In other words, we have to engage and guide researchers, but we must also let them lead us, possibly where we might not have expected, or maybe even wouldn’t want them to go.  We can’t assume we know best, or the library will end up running a repository, i.e., “a place in which a dead body is deposited; a vault or sepulchre.”

[This essay began as a longer piece titled “What We Talk About When We Talk About Repositories,” which appeared in Reference and User Services Quarterly, September 2009, 49.1: 18-23.  It is addressed primarily to the librarians among us.]


[1] OED Online, s.v. “Repository” www.oed.com

[2] Jefferey R. Young, “‘Superarchives’ Could Hold All Scholarly Output: Online Collections by Institutions May Challenge the Role of Journal Publishers,” Chronicle of Higher Education, July 5, 2002 2002.

[3] Raym Crow, “The Case for Institutional Repositories: A SPARC Position Paper,”  (Washington, DC: The Scholarly Publishing & Academic Resources Coalition, 2002).

[4] Andrea L. Foster, “Papers Wanted:  Online Archives Run by Universities Struggle to Attract Material,” Chronicle of Higher Education, June 25, 2004 2004.

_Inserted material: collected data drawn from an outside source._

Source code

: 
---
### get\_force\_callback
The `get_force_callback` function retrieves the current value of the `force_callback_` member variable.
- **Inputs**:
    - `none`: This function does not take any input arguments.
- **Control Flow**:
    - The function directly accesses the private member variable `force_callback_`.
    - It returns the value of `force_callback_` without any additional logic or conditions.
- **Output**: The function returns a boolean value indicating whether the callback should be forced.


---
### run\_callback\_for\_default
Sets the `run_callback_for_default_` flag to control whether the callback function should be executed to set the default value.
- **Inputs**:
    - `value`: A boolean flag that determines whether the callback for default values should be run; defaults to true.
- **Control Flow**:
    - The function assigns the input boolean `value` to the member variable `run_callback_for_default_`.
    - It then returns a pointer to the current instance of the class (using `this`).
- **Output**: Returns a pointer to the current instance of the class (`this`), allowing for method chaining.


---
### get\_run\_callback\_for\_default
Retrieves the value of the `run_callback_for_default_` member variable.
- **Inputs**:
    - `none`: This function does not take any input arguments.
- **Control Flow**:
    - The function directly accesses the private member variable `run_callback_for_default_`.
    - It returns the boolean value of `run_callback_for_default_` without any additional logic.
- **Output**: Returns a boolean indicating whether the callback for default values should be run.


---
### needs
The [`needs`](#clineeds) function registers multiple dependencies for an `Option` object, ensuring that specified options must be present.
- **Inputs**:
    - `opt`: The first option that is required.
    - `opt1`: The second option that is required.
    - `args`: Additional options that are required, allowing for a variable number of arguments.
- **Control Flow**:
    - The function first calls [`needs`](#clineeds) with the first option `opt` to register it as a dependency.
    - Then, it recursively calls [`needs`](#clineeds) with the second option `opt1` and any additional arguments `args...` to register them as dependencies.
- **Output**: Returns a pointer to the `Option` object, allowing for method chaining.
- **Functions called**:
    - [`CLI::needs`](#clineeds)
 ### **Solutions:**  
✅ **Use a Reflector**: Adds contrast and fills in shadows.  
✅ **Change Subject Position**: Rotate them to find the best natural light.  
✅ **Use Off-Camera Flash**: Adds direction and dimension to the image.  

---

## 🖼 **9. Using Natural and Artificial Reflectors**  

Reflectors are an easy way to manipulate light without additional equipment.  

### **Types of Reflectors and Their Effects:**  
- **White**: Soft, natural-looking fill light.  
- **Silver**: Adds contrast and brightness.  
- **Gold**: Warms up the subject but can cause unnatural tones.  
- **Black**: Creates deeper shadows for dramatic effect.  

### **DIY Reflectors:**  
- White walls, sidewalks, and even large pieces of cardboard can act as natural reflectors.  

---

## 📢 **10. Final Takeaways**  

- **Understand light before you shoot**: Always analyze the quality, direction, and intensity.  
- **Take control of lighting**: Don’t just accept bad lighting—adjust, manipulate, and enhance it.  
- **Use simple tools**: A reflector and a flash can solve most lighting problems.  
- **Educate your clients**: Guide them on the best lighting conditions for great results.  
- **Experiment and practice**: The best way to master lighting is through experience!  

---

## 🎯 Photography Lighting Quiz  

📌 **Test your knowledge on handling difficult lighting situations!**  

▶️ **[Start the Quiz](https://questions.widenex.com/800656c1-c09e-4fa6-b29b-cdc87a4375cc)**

[5] Dorothea Salo, “Unappetizing Metaphors.”

[6] Clifford Lynch, Joan Lippincott, “Institutional Repository Deployment in the United States as of Early 2005,” D-Lib Magazine 11, no. 9 (2005).

[7]Throughout this essay, I use the term “data” broadly to refer to just about anything that is in digital form and of enduring interest to scholars or librarians.

[8] Catherine Mitchell, “Let’s Stop Talking About Repositories: A Study in Perceived Use-Value, Communication and Publishing Services,” in SPARC Digital Repositories Meeting 2008 (Baltimore, MD: 2008).

[9] Dorothea Salo has quite effectively written about the failure of institutional repository programs, attributing much of it to a failure of vision and leadership that results in a poor alignment of resources with the program goals. See Dorthea Salo, “Innkeeper at the Roach Motel ” Library Trends 57, no. 2 (2008).

[10] Johanna Drucker, “Blind Spots:  Humanists Must Plan Their Digital Future,” The Chronicle of Higher Education, April 3, 2009.

[NOTE:  This post was edited on May 14, 2014 to update the link to the original essay.]